Joint Tenancy in CaliforniaJoint tenancy is a way of avoiding probate simply by putting the words "joint tenancy" in the title of an asset. But joint tenancy can have drawbacks, as explained on this web page.
What is the right of survivorship? When a joint tenant dies, his or her interest in the asset vests in the surviving joint tenant or joint tenants. In other words, if two people own real estate in joint tenancy, and one of them dies, the surviving joint tenant then owns 100 percent of the property.
Does a will or trust have any control over joint tenancy? If property is owned in joint tenancy, the surviving joint tenant will receive the deceased joint tenant's interest in the property, regardless of what that person's will or trust says about the property. An exception would be if both joint tenants died simultaneously, in which case their wills would control their interest in the asset. For more information about wills, see the Wills page or the Do-It-Yourself Wills page. For information about another way of owning property, see the Tenancy in Common page.
What are the capital gains problems with joint tenancy?

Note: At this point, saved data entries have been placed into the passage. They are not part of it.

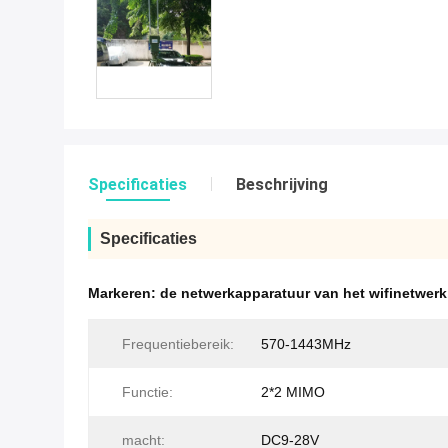
Specificaties
Beschrijving
Specificaties
Markeren:
de netwerkapparatuur van het wifinetwerk
Frequentiebereik:
570-1443MHz
Functie:
2*2 MIMO
macht:
DC9-28V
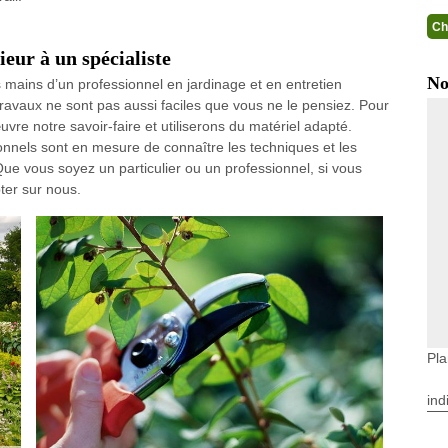
Ch
eur à un spécialiste
No
es mains d’un professionnel en jardinage et en entretien
travaux ne sont pas aussi faciles que vous ne le pensiez. Pour
vre notre savoir-faire et utiliserons du matériel adapté.
ionnels sont en mesure de connaître les techniques et les
Que vous soyez un particulier ou un professionnel, si vous
ter sur nous.
Pla
ind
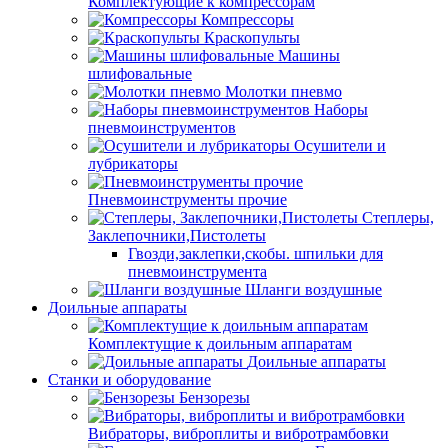
Комплектующие к компрессорам
Компрессоры
Краскопульты
Машины
шлифовальные
Молотки пневмо
Наборы
пневмоинструментов
Осушители и
лубрикаторы
Пневмоинструменты прочие
Степлеры,
Заклепочники,Пистолеты
Гвозди,заклепки,скобы. шпильки для
пневмоинструмента
Шланги воздушные
Доильные аппараты
Комплектущие к доильным аппаратам
Доильные аппараты
Станки и оборудование
Бензорезы
Вибраторы, виброплиты и вибротрамбовки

Joint tenancy is not recommended for married couples who own assets that can increase in value, such as a residence, because the surviving joint tenant will not receive a "step-up" in cost basis to fair market value at the date of death of the other joint tenant.
Cost basis is used to determine capital gains. For many homeowners, the cost basis is the price they paid for their home, plus any capital improvements that have been made. The cost basis is subtracted from the selling price to determine the capital gains. When a married couple owns an appreciated asset as community property, the surviving spouse will get a step-up in the cost basis to the fair market value at the date of death of the other spouse. (The amount of the step-up, however, is limited to $4.3 million for the surviving spouse and $1.3 million for others.) In other words, if the surviving spouse has to sell the residence, he or she is unlikely to have to pay any capital gains. But if the residence is held in joint tenancy, it is more likely that some capital gains tax may be due because only half of the property receives a new basis. The federal tax reform bill passed in 1997 allows the surviving spouse a capital gains exclusion of $250,000, but for some California residents, even this amount may not be enough to prevent payment of capital gains tax when a residence is sold. On the other hand, owning the property as "community property" will give the surviving spouse a larger step-up in basis.
Advantages of joint tenancy:
1. Joint tenancy avoids probate. See Probate Page or the Avoid Probate Page for further information.
2. Title to real property can be cleared after a death by filing an affidavit of death of joint tenant. The surviving joint tenant then owns the property with no further proceedings or paperwork required.
Disadvantages of joint tenancy:
1. The step-up in basis is limited for married couples who own property in joint tenancy.
2. The asset will usually be probated after the death of the surviving joint tenant unless it is put into another joint tenancy or a trust.
3. The tax planning advantages used in a living trust, such as the creation of an exemption trust, are not possible for joint tenancy property. See the Federal Estate Tax page for information about estate taxes. Community property with right of survivorship. A similar form of ownership is called "community property with right of survivorship," which allows the property to be transferred to the surviving joint tenant without going through probate. This form of ownership allows a larger step-up in basis.